Bontang. Selain penjualan jagung manis yang tengah meningkat lantaran banyak diburu masyarakat, alat kontrasepsi berupa kondom rupanya juga tengah dibutuhkan masyarakat jelang pergantian tahun baru.

Susanto pemilik Apotik Mario yang berada dijalan juanda sekitar pasar rawa indah ini mengungkapkan, kondom yang disediakan di tempatnya dalam sepekan menjelang tahun baru ini nampaknya tengah dibutuhkan masyarakat.

Dikatakannya, jika dibandingkan hari biasanya kebutuhan akan alat kontrasepsi jelang pergantian tahun baru ini lumayan meningkat.

“Jika dihari biasa, dalam 1 hari apotik kami bisa dikunjungi 10 hingga 15 orang yang membutuhkan alat kontrasepsi Kondom, kini menjelang pergantian tahun baru, bisa mencapai 20 hingga 30 orang,” ungkapnya.

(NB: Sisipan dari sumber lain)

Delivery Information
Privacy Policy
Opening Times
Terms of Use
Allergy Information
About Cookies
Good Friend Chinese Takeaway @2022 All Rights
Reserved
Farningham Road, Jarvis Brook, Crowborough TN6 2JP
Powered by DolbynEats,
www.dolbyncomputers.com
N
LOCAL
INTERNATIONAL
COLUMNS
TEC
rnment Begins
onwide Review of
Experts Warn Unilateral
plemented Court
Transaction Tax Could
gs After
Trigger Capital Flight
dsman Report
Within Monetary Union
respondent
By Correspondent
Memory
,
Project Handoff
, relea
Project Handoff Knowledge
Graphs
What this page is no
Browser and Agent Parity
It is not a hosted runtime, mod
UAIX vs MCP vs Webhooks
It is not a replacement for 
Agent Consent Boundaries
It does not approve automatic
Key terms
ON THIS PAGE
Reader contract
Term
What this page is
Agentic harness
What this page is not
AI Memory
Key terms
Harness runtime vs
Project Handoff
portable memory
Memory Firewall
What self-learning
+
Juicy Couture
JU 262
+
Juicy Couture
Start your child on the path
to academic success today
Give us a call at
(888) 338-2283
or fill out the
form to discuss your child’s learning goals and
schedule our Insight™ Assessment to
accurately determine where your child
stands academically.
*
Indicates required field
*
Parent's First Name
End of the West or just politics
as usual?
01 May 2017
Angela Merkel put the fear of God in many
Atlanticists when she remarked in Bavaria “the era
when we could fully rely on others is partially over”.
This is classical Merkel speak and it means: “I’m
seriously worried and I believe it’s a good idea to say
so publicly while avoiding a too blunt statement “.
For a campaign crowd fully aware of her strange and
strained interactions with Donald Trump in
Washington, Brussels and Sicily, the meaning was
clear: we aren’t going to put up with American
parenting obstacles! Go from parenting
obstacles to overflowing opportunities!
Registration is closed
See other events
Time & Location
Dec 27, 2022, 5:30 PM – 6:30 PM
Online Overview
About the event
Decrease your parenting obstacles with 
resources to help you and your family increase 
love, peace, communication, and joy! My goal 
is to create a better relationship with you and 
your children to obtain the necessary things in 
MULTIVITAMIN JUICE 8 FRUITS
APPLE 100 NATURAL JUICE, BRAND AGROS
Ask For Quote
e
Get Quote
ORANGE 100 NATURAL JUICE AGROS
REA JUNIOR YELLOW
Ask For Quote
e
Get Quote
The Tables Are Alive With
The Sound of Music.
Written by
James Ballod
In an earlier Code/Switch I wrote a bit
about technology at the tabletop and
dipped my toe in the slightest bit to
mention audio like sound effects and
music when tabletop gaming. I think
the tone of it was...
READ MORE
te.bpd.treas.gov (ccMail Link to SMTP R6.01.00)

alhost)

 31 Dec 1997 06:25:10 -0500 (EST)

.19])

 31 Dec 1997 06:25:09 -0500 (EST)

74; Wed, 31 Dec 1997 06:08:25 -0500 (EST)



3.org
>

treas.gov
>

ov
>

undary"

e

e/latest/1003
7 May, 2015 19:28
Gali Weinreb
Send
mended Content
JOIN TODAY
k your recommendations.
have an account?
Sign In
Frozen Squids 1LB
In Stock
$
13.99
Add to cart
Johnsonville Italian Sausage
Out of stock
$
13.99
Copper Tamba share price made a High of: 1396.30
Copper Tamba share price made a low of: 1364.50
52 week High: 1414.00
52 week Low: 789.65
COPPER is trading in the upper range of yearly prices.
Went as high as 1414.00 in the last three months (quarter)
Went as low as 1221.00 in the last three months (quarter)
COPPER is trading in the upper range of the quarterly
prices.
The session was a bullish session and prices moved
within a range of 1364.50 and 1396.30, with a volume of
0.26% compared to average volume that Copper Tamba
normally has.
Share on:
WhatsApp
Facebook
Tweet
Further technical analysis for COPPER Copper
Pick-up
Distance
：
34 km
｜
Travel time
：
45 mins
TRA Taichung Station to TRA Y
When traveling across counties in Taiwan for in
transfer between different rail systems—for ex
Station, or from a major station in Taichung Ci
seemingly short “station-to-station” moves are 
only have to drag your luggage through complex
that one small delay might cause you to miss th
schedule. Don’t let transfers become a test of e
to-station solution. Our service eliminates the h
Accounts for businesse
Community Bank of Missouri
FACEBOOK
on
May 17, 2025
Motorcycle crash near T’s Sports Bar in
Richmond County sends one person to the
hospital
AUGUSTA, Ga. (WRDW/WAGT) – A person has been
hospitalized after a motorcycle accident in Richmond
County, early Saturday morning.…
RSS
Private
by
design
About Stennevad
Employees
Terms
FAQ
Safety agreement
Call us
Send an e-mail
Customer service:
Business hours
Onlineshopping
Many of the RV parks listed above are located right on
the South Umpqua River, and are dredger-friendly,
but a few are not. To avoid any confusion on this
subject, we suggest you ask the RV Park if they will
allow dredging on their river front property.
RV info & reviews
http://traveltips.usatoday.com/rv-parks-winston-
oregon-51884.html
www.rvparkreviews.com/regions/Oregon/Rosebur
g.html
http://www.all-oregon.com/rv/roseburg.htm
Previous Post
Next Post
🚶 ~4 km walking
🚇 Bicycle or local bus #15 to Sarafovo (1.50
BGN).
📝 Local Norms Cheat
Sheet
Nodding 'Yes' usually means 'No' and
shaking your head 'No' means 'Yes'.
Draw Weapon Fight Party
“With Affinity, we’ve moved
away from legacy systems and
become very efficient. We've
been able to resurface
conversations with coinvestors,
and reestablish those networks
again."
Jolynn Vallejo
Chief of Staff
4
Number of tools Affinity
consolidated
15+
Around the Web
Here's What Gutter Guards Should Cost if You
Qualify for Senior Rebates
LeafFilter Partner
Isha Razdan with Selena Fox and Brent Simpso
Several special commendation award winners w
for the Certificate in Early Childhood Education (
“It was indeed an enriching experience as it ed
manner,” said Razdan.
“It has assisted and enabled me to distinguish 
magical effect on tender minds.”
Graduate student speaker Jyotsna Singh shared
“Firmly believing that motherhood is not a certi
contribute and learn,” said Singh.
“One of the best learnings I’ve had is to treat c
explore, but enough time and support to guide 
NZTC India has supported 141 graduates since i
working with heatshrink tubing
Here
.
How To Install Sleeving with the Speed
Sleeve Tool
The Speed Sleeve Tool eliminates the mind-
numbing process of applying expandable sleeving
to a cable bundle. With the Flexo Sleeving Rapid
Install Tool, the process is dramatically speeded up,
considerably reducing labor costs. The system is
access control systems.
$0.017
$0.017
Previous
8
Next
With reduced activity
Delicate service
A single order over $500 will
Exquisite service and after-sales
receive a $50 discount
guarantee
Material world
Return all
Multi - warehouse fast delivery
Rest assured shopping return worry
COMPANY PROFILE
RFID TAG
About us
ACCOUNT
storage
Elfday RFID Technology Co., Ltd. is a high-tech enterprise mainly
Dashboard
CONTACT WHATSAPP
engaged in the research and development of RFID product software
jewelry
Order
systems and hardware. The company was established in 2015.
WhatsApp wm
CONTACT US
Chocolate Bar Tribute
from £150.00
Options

Meski begitu, dirinya tidak sembarangan untuk memperjual belikan alat kontrasepsi tersebut, pihaknya juga memilih dan memilah sekira pembelinya sudah cukup dewasa.

Menurutnya kebanyakan pembeli mengaku sudah berkeluarga, namun begitu dirinya tak menampik jika pembelinya juga berasal dari kalangan anak muda dengan alasan kebutuhan orang tuanya.

“Selain alat kontrasepsi, beberapa alat kebutuhan protokol kesehatan COVID-19 juga terbilang laris dicari masyarakat, seperti hand senitiser, masker dan vitamin,” tambahnya.

Sementara itu Aisyah pemilik toko obat di daerah Berbas Tengah, mengaku setiap menjelang malam tahun baru berpengaruh dengan penjualan kondom. Alat kontrasepsi tersebut mengalami kenaikan penjualan meski tidak signifikan.

“Jika dihari biasanya hampir tidak ada yang mencari, sekarang menjelang tahun baru ada beberapa orang yang mencari,” terangnya.

Aisyah juga memperkirakan jika dimalam tahun baru akan banyak orang yang membutuhkan, terlebih tokonya memang sudah memiliki pelanggan tersendiri seperti pada tahun-tahun sebelumnya.